◆ Problem to work on
Extend the post below on consent expressions and classification engines, picking up after its last sentence.

◆ Selected text
>>>

I'm not sure about this, there seems to me (at the most general) to be
only one class of things that need be asserted in a consent expression: How
this message is classified by some engine. Your second class seems to me to
be the sort of thing that's routinely handled by content-filters
(imperfectly, I grant you).

So rather than saying:
1. message has html => noconsent
2. message mentions 'septic tank enhancement' => consent
3. message is from grandma => consent
4. message has valid consent token => consent
5. message has blacklisted source IP => noconsent
etc ...

You might say something more like
positive_test(name_of_engine_1, engineargs, message) => noconsent 
positive_test(name_of_engine_2, engineargs, message) => consent 
etc...

So your consent expression is a bunch of assertions which can be
evaluated at a policy-enforcement-agent if it has access to the
classification engines you specify.

<<<

◆ Record set
>>>

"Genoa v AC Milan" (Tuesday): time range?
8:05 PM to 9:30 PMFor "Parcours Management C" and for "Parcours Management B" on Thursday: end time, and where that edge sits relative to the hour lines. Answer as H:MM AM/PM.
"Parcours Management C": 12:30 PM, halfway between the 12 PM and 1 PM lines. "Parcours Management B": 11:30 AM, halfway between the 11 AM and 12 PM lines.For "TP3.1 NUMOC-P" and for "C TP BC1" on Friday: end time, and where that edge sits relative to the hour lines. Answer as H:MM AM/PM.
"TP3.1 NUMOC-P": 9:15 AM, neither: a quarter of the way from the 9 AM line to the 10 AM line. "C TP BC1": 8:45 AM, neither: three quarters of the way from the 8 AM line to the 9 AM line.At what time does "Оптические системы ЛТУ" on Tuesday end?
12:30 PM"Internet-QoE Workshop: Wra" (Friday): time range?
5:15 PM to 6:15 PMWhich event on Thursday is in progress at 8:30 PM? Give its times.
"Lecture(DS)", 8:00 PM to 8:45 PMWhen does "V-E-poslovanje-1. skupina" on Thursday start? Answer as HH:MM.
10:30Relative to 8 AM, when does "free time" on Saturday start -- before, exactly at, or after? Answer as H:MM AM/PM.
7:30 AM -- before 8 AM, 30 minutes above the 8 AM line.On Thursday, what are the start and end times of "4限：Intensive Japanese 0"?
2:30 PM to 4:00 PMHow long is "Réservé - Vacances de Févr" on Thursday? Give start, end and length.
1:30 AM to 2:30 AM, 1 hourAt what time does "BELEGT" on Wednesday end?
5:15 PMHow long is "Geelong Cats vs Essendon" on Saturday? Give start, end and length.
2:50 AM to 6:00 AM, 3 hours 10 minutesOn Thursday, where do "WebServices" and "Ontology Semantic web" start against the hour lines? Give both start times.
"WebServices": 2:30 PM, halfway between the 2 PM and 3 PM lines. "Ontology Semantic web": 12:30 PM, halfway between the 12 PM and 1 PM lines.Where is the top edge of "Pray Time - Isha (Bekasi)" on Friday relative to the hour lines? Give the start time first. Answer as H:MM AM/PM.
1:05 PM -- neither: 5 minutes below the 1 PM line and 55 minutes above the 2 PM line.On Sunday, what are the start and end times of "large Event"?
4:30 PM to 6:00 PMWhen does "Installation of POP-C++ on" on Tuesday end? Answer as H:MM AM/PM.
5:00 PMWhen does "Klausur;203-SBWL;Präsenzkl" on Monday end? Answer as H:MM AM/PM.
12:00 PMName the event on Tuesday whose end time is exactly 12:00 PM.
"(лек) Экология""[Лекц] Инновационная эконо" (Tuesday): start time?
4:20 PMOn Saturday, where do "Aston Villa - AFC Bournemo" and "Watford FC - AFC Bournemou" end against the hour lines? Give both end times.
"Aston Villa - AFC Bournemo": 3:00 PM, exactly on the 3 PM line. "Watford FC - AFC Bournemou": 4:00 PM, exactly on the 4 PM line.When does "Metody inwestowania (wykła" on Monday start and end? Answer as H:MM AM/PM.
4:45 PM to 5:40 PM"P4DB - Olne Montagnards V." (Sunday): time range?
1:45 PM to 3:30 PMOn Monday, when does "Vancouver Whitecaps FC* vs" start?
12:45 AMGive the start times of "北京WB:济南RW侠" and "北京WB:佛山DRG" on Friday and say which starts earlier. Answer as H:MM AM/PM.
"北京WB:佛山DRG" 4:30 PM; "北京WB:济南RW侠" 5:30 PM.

<<<

◆ The output
Might be something like:

positive_test("spamassassin-like-engine",
              "version>2.50"
              "com.connectisl.myusername.ruleset", 
              "level>5.0",
              message)  => noconsent

positive_test("recipient_whitelist",
              "jrk@merseymail.com", 
              message)  => consent


Are consent expressions only a means of carrying information from a
recipient-entity to a policy-enforcement-entity? Or are they for publishing
a statement to the world at large?

Are sending systems (paid for by the sender) likely to do
policy-enforcement for a remote recipient? Intermediate systems? Would a
global expression still have utility even if not acted on globally (as a
record of the recipients policy)?

Also, does a consent expression creator need means of determining
capabilities of the enforcement-agent that's the target of the
consent-expression?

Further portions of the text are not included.